One major thing Baldwin has going for her this time is the energy of the resistance on the left. Baldwin said the difference between this year and her run in 2012 is “night and day” in terms of the grassroots help she’s getting.

That energy showed its force in Wisconsin state Senate district 10. Democrat Patty Schachtner pulled off a surprise victory in a special election in this district bordering Minnesota in January, winning by 11 percentage points.

Patty Schachtner, left, and her daughter, Pattie, at Not Justa Cafe in New Richmond, Wis. Schachtner, a Democrat, won a special election to the Wisconsin state Senate in January.
Patty Schachtner, left, and her daughter, Pattie, at Not Justa Cafe in New Richmond, Wis. Schachtner, a Democrat, won a special election to the Wisconsin state Senate in January.
Amanda Terkel/HuffPost

The seat was solidly red in recent years. A Republican, who left to join Walker’s Cabinet, had held the state Senate seat since 2001. Trump won the district by 17 points. Walker called Schachtner’s win a “wake-up call” for his party.

Schachtner said she never expected to win. She figured that if she lost by 10 points, it would be considered a successful race.

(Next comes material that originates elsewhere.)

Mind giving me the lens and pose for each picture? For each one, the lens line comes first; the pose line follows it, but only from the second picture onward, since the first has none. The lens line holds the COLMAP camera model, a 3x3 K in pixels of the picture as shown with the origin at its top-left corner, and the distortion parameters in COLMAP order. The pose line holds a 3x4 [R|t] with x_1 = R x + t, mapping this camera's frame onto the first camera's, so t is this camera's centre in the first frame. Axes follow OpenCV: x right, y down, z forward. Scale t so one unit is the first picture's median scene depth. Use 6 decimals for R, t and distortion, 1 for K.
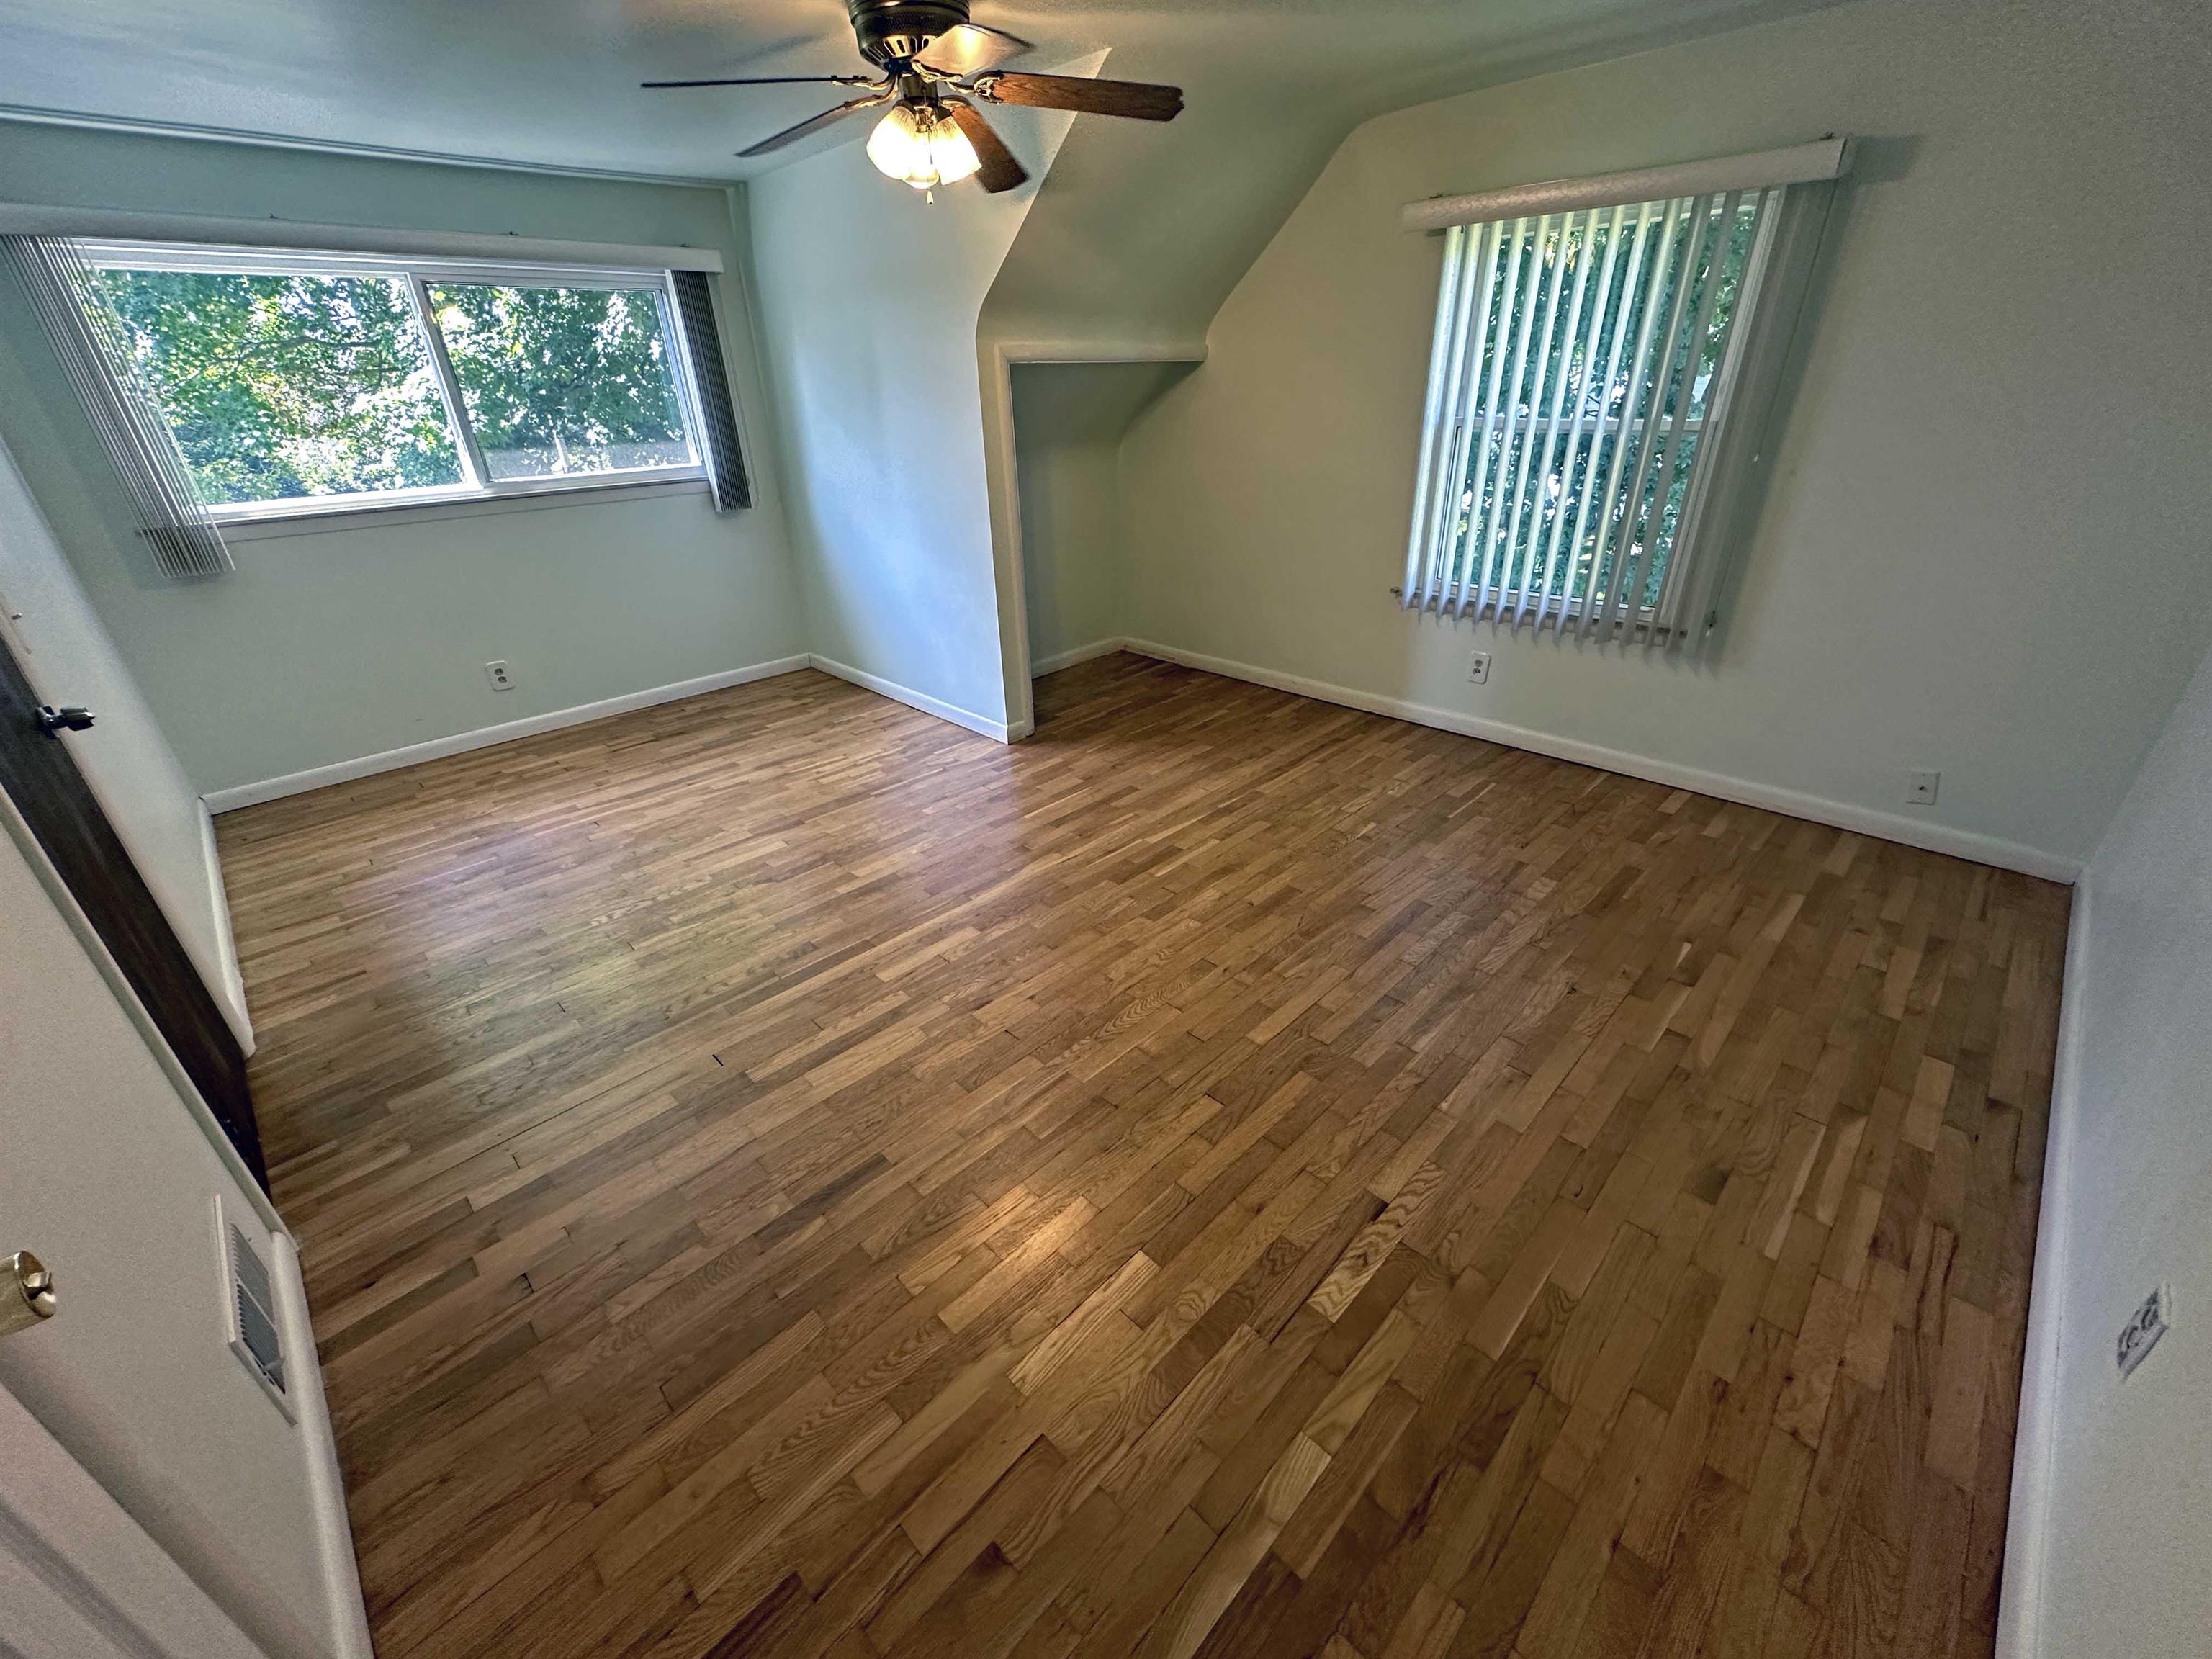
lens RADIAL K [[884.0, 0, 1108.2], [0, 884.0, 827.7], [0, 0, 1]] dist [-0.001897, -0.000441]
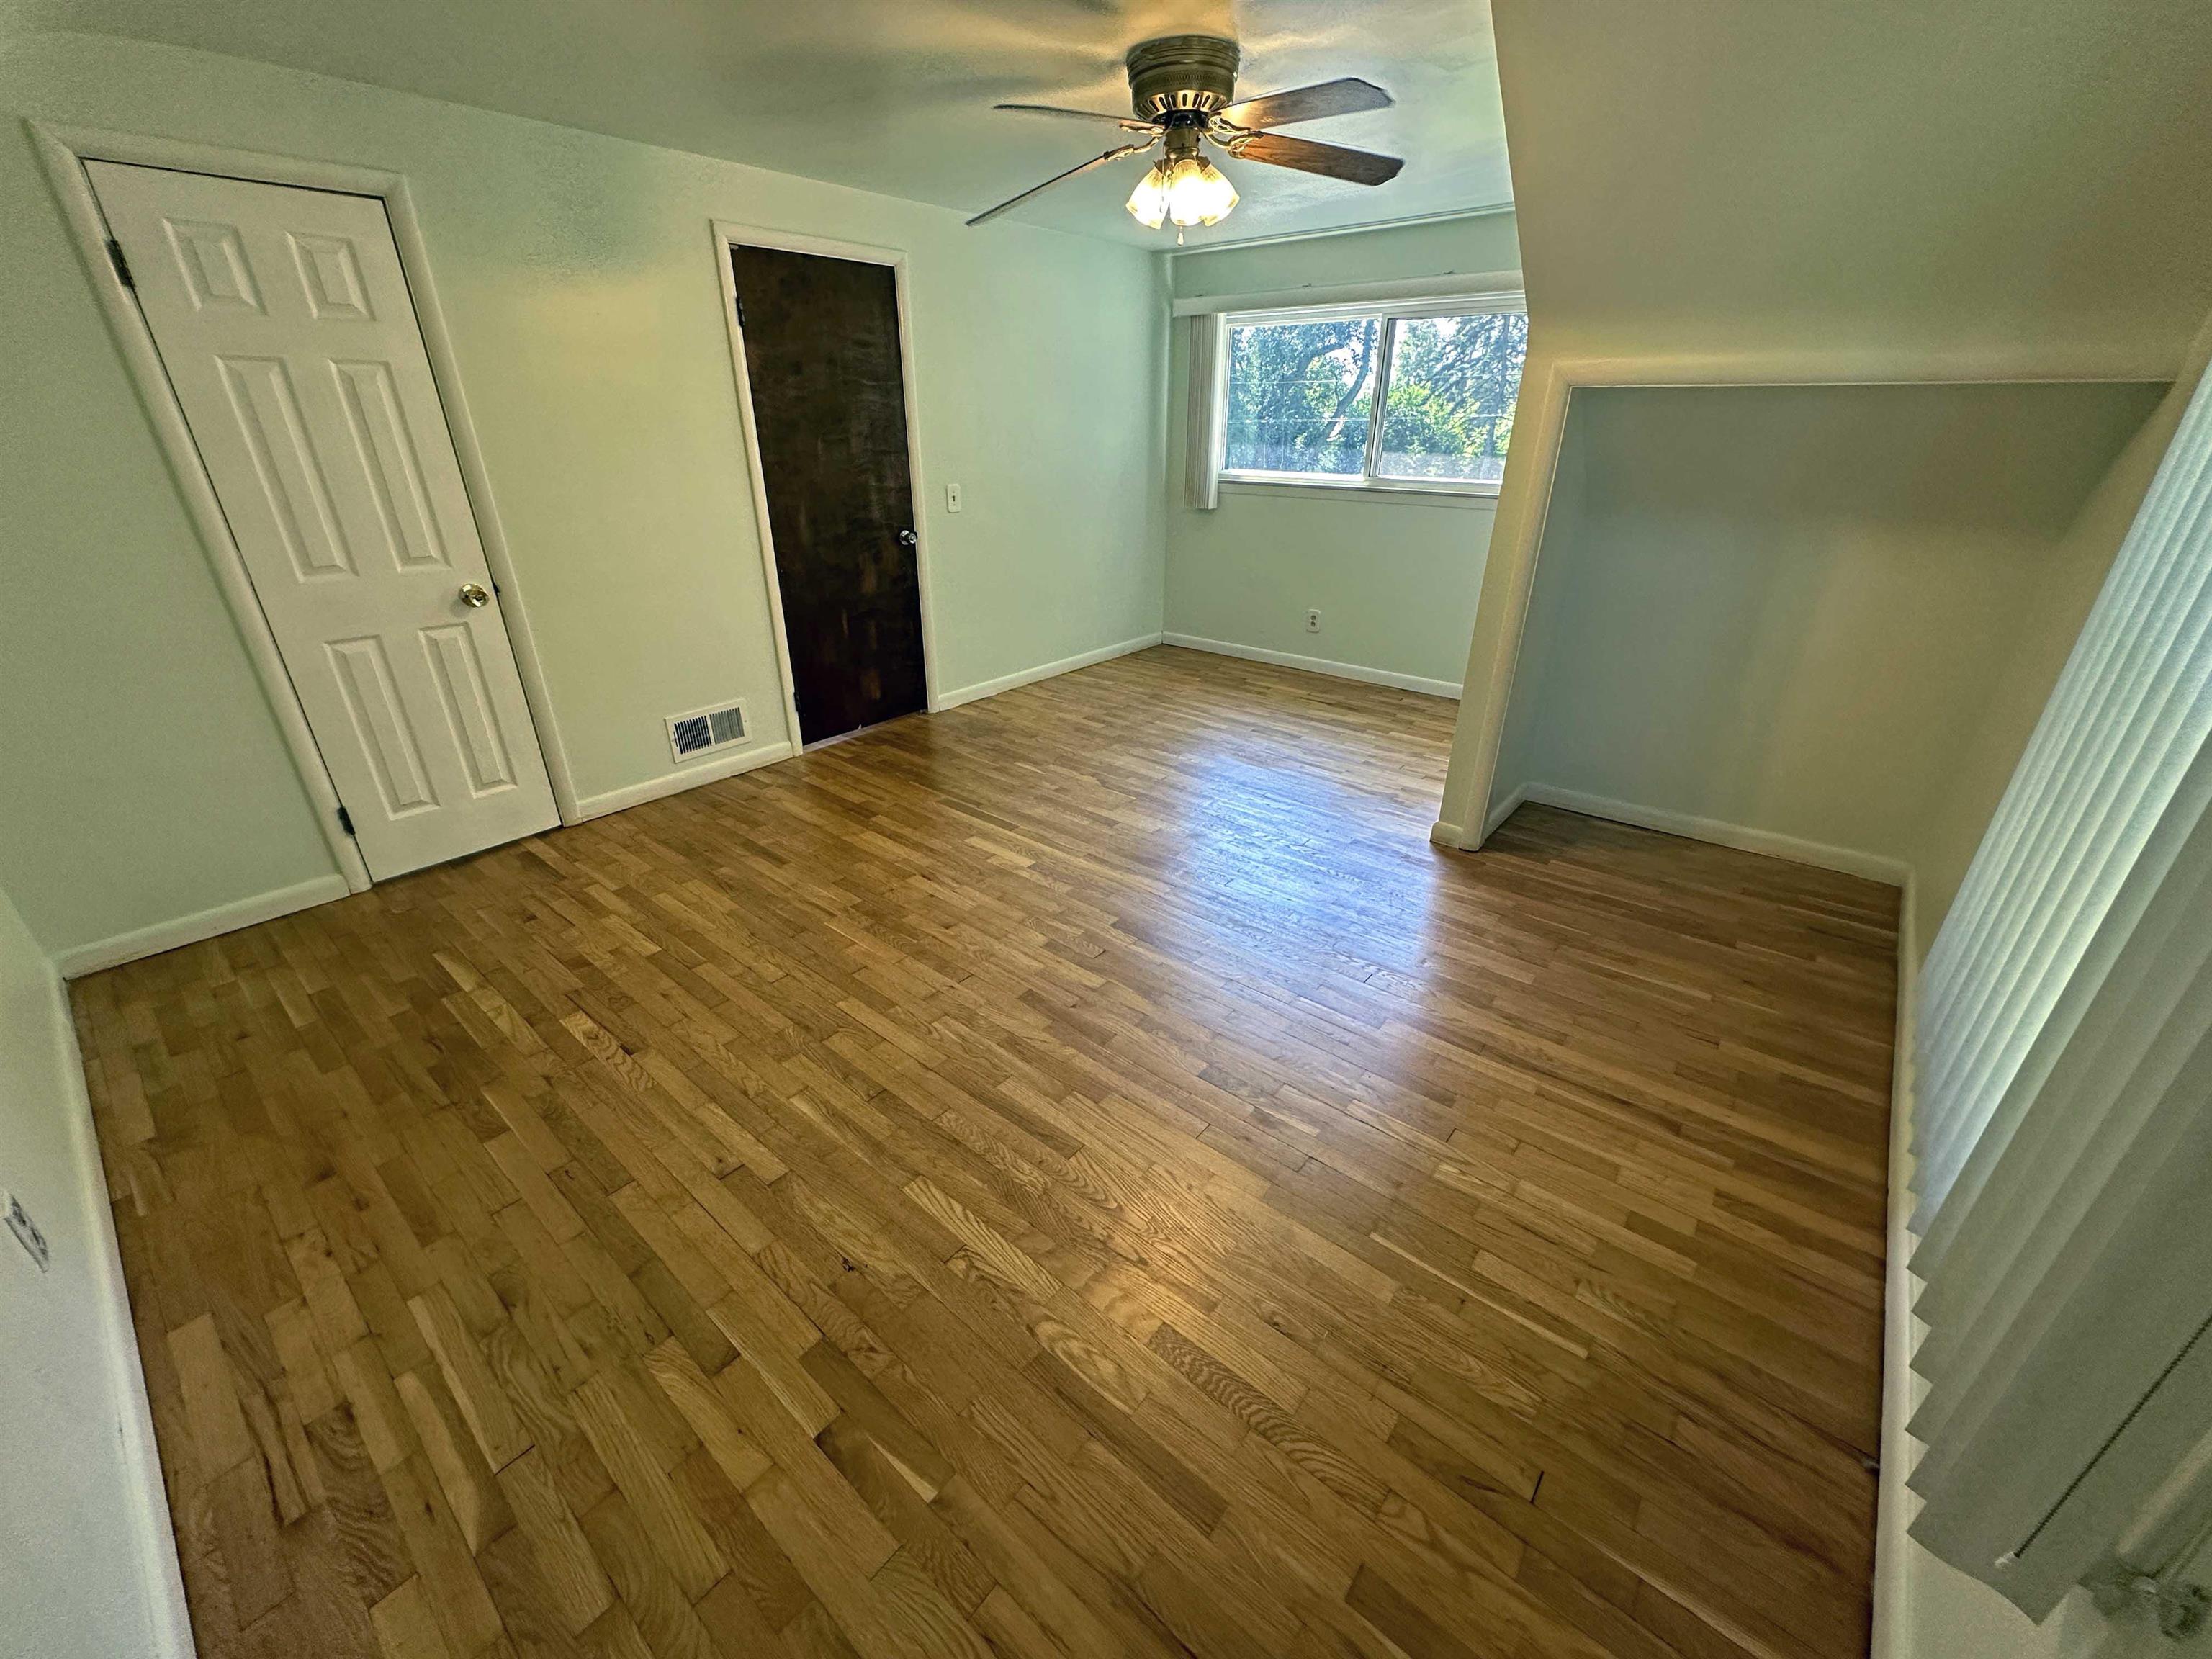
lens RADIAL K [[884.0, 0, 1106.2], [0, 884.0, 826.6], [0, 0, 1]] dist [-0.001897, -0.000441]
pose [[0.087502, 0.450946, -0.888252, 0.649734], [-0.455441, 0.811133, 0.366929, -0.297535], [0.885955, 0.372439, 0.276355, 0.541445]]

She credited her victory, in part, to the volunteers who promoted her candidacy: Groups like the Forward Action Wisconsin Network and Indivisible chapters were incredibly active. Schachtner also said she appreciated the support of Postcards to Voters ― a national network of volunteers who handwrite personal postcards to voters in districts all over the country. She said people in her district who received those postcards really appreciated them.

“That big money machine is going to be there, but it’s really that grassroots network ― it’s really there,” Schachtner said.

Schachtner said she knew of plenty of folks who voted for Trump; but they told her they backed her because they knew and trusted her. She didn’t talk about Walker or Trump in her race.

Her advice to Baldwin on how much to mention the president? “Never.”

“I think there are a group of people who voted for him just because they couldn’t vote for Hillary,” she added, “and now they feel somewhat responsible for all the angst that’s going on, and they don’t want it rubbed in their face.”